_Available data:_
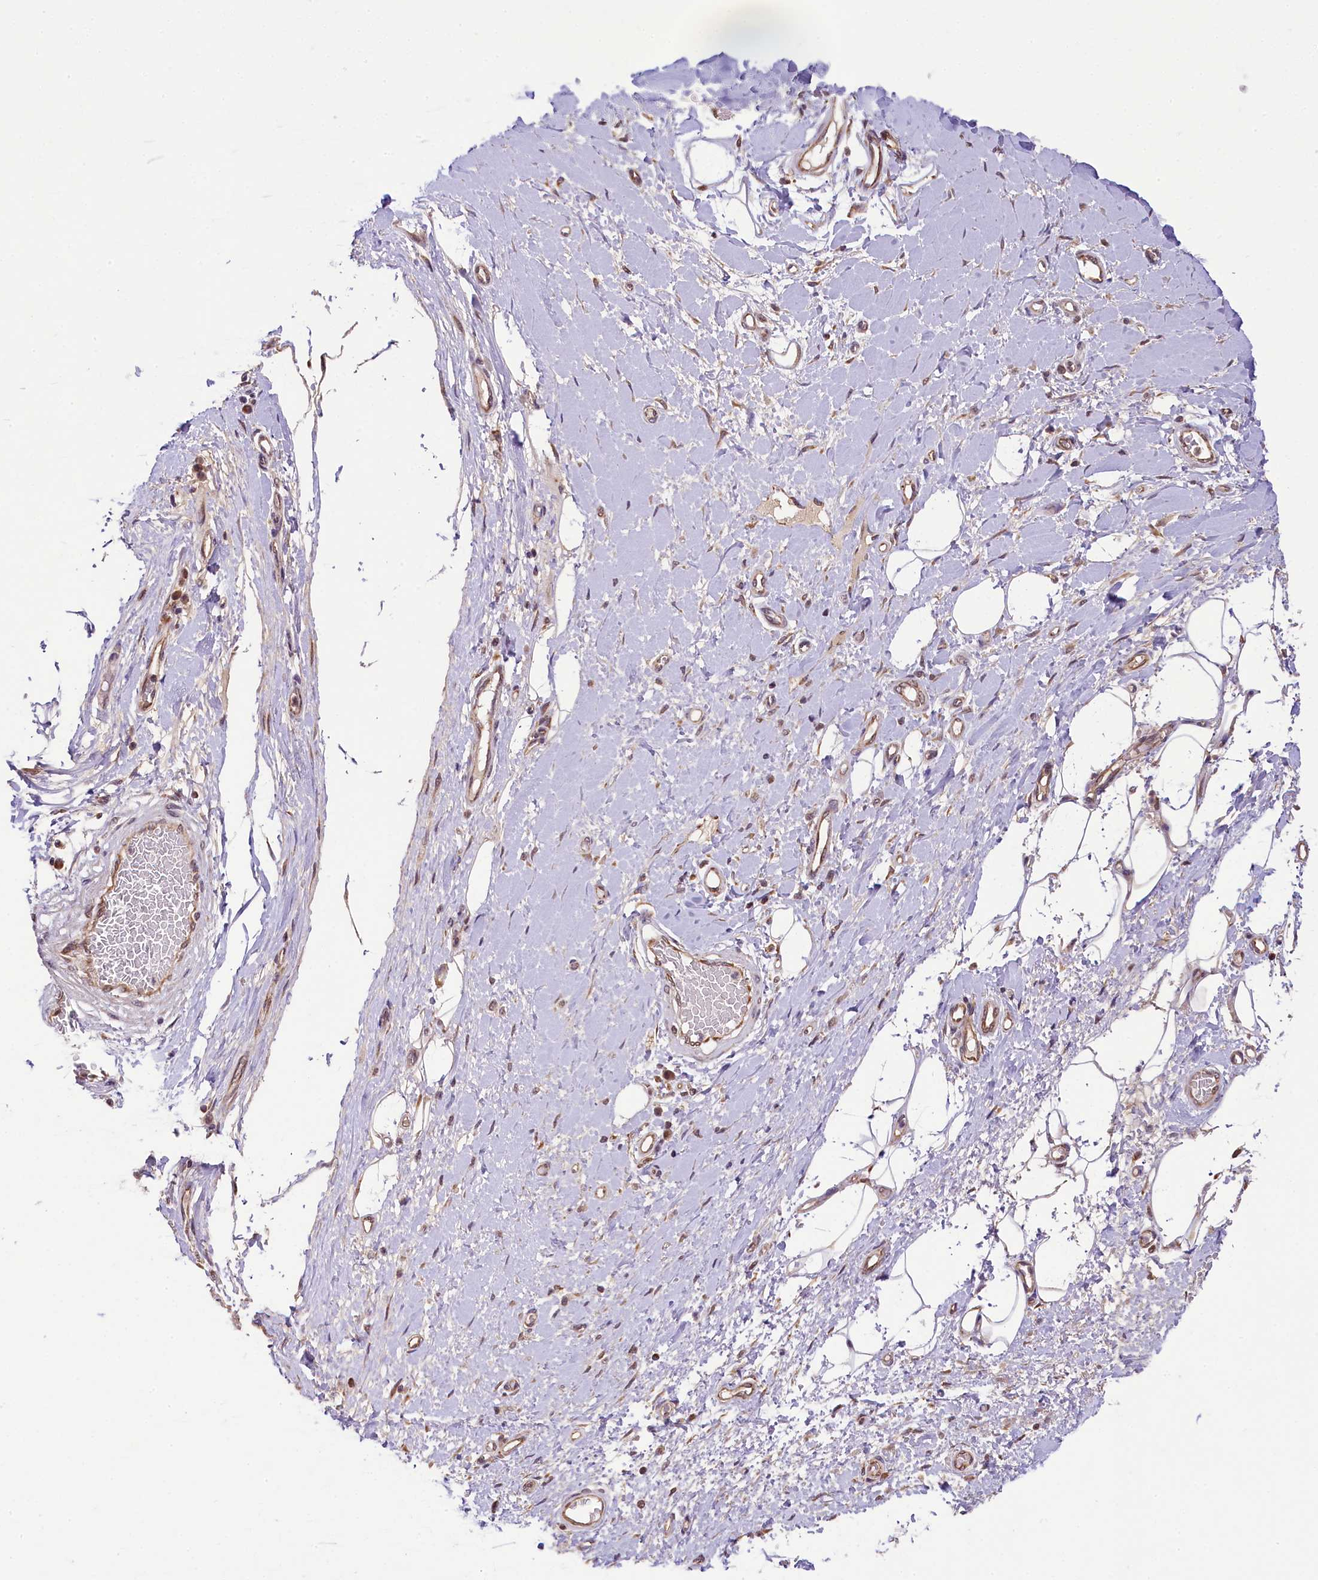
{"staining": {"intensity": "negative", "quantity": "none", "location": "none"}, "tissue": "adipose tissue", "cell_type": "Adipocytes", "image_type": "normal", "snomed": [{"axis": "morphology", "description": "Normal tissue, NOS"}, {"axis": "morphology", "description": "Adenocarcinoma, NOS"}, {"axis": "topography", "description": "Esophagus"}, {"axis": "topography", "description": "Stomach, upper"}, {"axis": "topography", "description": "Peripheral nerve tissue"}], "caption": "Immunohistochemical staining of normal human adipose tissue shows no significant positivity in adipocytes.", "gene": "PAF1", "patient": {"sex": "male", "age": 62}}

--

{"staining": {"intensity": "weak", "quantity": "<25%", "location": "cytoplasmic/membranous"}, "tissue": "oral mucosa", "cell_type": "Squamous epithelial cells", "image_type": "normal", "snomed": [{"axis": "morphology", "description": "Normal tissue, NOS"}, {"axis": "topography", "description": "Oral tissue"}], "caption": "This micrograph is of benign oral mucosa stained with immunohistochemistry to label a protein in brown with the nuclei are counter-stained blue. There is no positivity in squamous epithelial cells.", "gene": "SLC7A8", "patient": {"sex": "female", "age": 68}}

==

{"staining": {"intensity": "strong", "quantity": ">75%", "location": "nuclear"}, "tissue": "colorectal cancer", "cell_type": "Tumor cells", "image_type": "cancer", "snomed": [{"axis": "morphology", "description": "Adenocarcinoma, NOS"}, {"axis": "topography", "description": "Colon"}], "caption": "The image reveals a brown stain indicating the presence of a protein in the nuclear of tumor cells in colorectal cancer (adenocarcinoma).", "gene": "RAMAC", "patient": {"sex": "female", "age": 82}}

_Try it:_ Go through the data above and return each line containing the string "brown".

_Completed exercise:_
{"staining": {"intensity": "weak", "quantity": "<25%", "location": "cytoplasmic/membranous"}, "tissue": "oral mucosa", "cell_type": "Squamous epithelial cells", "image_type": "normal", "snomed": [{"axis": "morphology", "description": "Normal tissue, NOS"}, {"axis": "topography", "description": "Oral tissue"}], "caption": "This micrograph is of benign oral mucosa stained with immunohistochemistry to label a protein in brown with the nuclei are counter-stained blue. There is no positivity in squamous epithelial cells.", "gene": "SLC7A8", "patient": {"sex": "female", "age": 68}}
{"staining": {"intensity": "strong", "quantity": ">75%", "location": "nuclear"}, "tissue": "colorectal cancer", "cell_type": "Tumor cells", "image_type": "cancer", "snomed": [{"axis": "morphology", "description": "Adenocarcinoma, NOS"}, {"axis": "topography", "description": "Colon"}], "caption": "The image reveals a brown stain indicating the presence of a protein in the nuclear of tumor cells in colorectal cancer (adenocarcinoma).", "gene": "RAMAC", "patient": {"sex": "female", "age": 82}}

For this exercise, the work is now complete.